Take note. “Cool” isn’t one of the four ‘C’ words. We’re not auditioning candidates for the role of starting quarterback or lead guitarist. There’s nowhere on the resume for what cool tats do you have or whose hairstyle do you emulate or how many rips are in your jeans. Nothing against cool tats, cool hair, or cool jeans… but if a leader is more concerned with building their identity, their “brand,” on outward appearance than on their inner character and their love for Christ, we have a problem. Character counts.
What kind of character am I looking for in a young leader? Humility. Teachability. Dependability. I want to see a visible display of the fruit of the Spirit. I want to see evidence of the character of Christ being formed in them. I want to see a dedication to spiritual disciplines like time in the Word and prayer. I want them to welcome accountability, not run from it.
We’re not looking for someone to be the students’ buddy. We need someone to be their leader, their pastor. We need someone who has as much credibility, if not more, with adult volunteers and parents as they do with students. Even if they’re young, if a youth pastor displays godly character, they will have the respect of parents and volunteers. And they will need that if they are going to build a thriving student ministry.

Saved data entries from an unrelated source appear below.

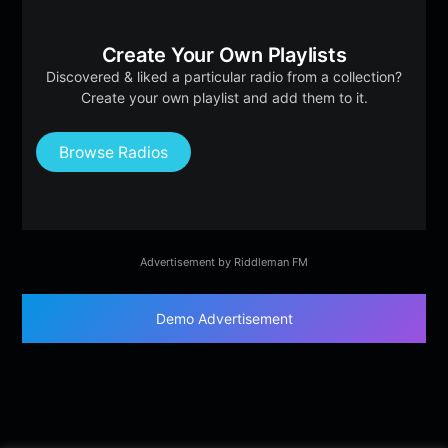
Create Your Own Playlists
Discovered & liked a particular radio from a collection?
Create your own playlist and add them to it.
Browse Radios
Advertisement by Riddleman FM
Demo Advertisement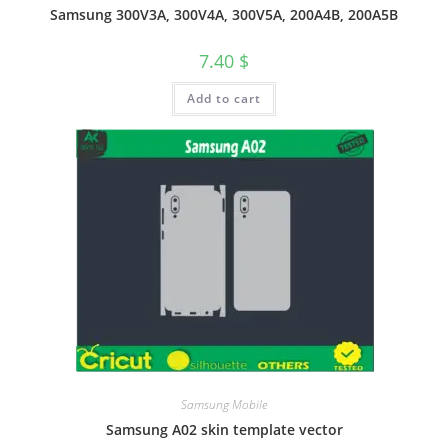
Samsung 300V3A, 300V4A, 300V5A, 200A4B, 200A5B
7.40
$
Add to cart
Samsung Mobile
Samsung A02 skin template vector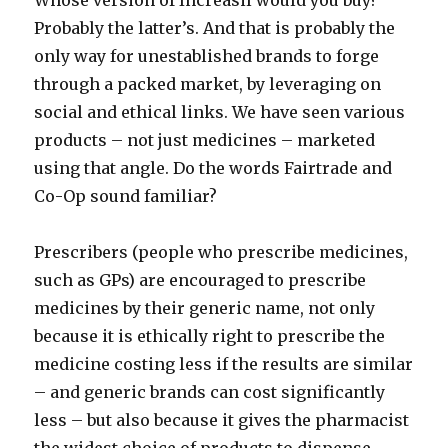
Whose version of Increasil would you buy?
Probably the latter’s. And that is probably the
only way for unestablished brands to forge
through a packed market, by leveraging on
social and ethical links. We have seen various
products – not just medicines – marketed
using that angle. Do the words Fairtrade and
Co-Op sound familiar?
Prescribers (people who prescribe medicines,
such as GPs) are encouraged to prescribe
medicines by their generic name, not only
because it is ethically right to prescribe the
medicine costing less if the results are similar
– and generic brands can cost significantly
less – but also because it gives the pharmacist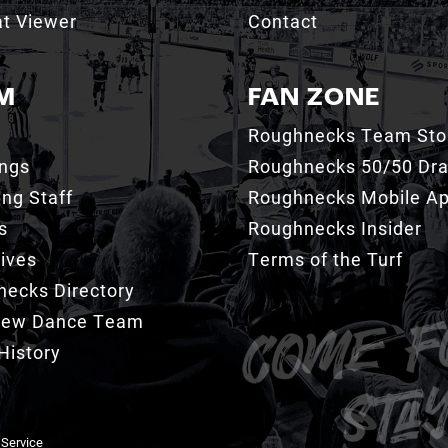
t Viewer
Contact
M
FAN ZONE
Roughnecks Team Sto
ings
Roughnecks 50/50 Dr
ng Staff
Roughnecks Mobile A
s
Roughnecks Insider
ives
Terms of the Turf
ecks Directory
Crew Dance Team
History
 Service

The final ‘C’ is last for a reason. If someone is off the charts with competency, meaning they are incredibly gifted in ministry, but they are lacking in Capacity, or Calling, or Character, it is a recipe for disaster.
A youth pastor who is incredibly gifted with students and feels called to work with them, but lacks character, can shipwreck their faith and that of many students. Their giftedness can lead to a supersized ego. They won’t listen to others, including the senior pastor. They buy into their own hype and can easily slip up morally, with the most common failures being financial or sexual.

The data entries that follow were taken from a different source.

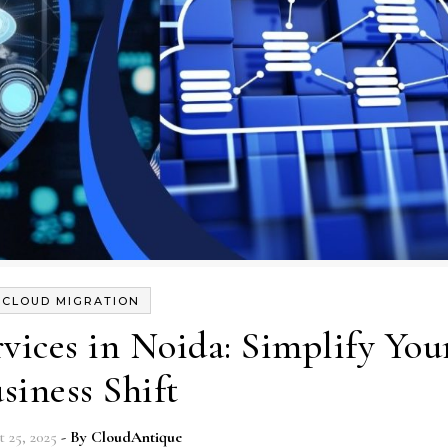
CLOUD MIGRATION
vices in Noida: Simplify You
siness Shift
 25, 2025
- By
CloudAntique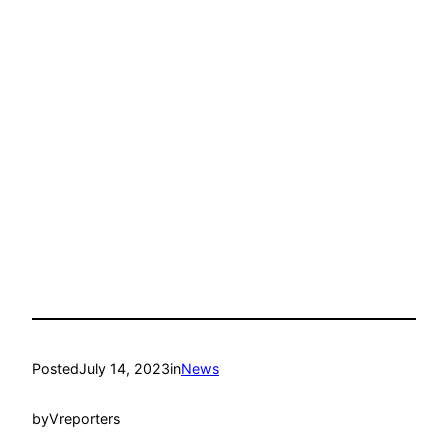
Posted
July 14, 2023
in
News
by
Vreporters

A youth pastor who is incredibly gifted as a leader and a speaker can build a growing youth ministry quickly, but if they’re not called to student ministry, this success will open up doors for “more significant” ministry roles. Within 12-24 months, they often pursue a role as a campus pastor, lead pastor, or church planter. Then the church is left in the position of looking for another leader while the ministry suffers through yet another season of leadership transition.
A young leader with Capacity, Calling and Character can grow in their Competency. They can grow as a leader. They can learn to recruit and delegate. They can learn to develop the leaders around them. They can grow as a communicator. And perhaps the greatest asset a leader has is the wisdom to know their gifts and strengths, and the humility to bring others alongside them with gifts and strengths that complement their own.

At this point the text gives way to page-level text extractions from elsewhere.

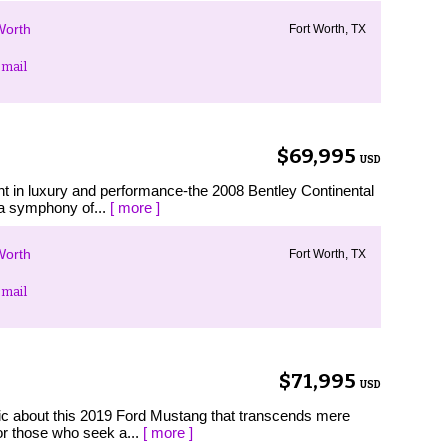
Worth
Fort Worth, TX
mail
$69,995
USD
ent in luxury and performance-the 2008 Bentley Continental
 a symphony of...
[ more ]
Worth
Fort Worth, TX
mail
$71,995
USD
ic about this 2019 Ford Mustang that transcends mere
for those who seek a...
[ more ]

So, what makes a great youth pastor? Instead of looking for superstars, who become shooting stars and likely falling stars, we should look for the shining stars around us. Who are the younger leaders we’re investing in? Are we developing younger leaders with the Capacity, Calling, Character and Competency to reach and lead the next generation? Every time I get an email from a church looking for a great youth pastor, I want to ask, “Why haven’t you developed that person yourself?” The best candidate is going to be one who has your ministry’s DNA and has proven themselves in your ministry’s context.
Here’s the simple truth. If you want a great youth pastor, be a disciple-making leader with a disciple-making church. Strategically invest in younger leaders. Build a movement. Multiply. When you do, you’ll have more than enough leaders. Then, instead of asking me for recommendations on a great youth pastor, you’ll be asking me where you can send some of the young leaders you’re developing into the harvest field.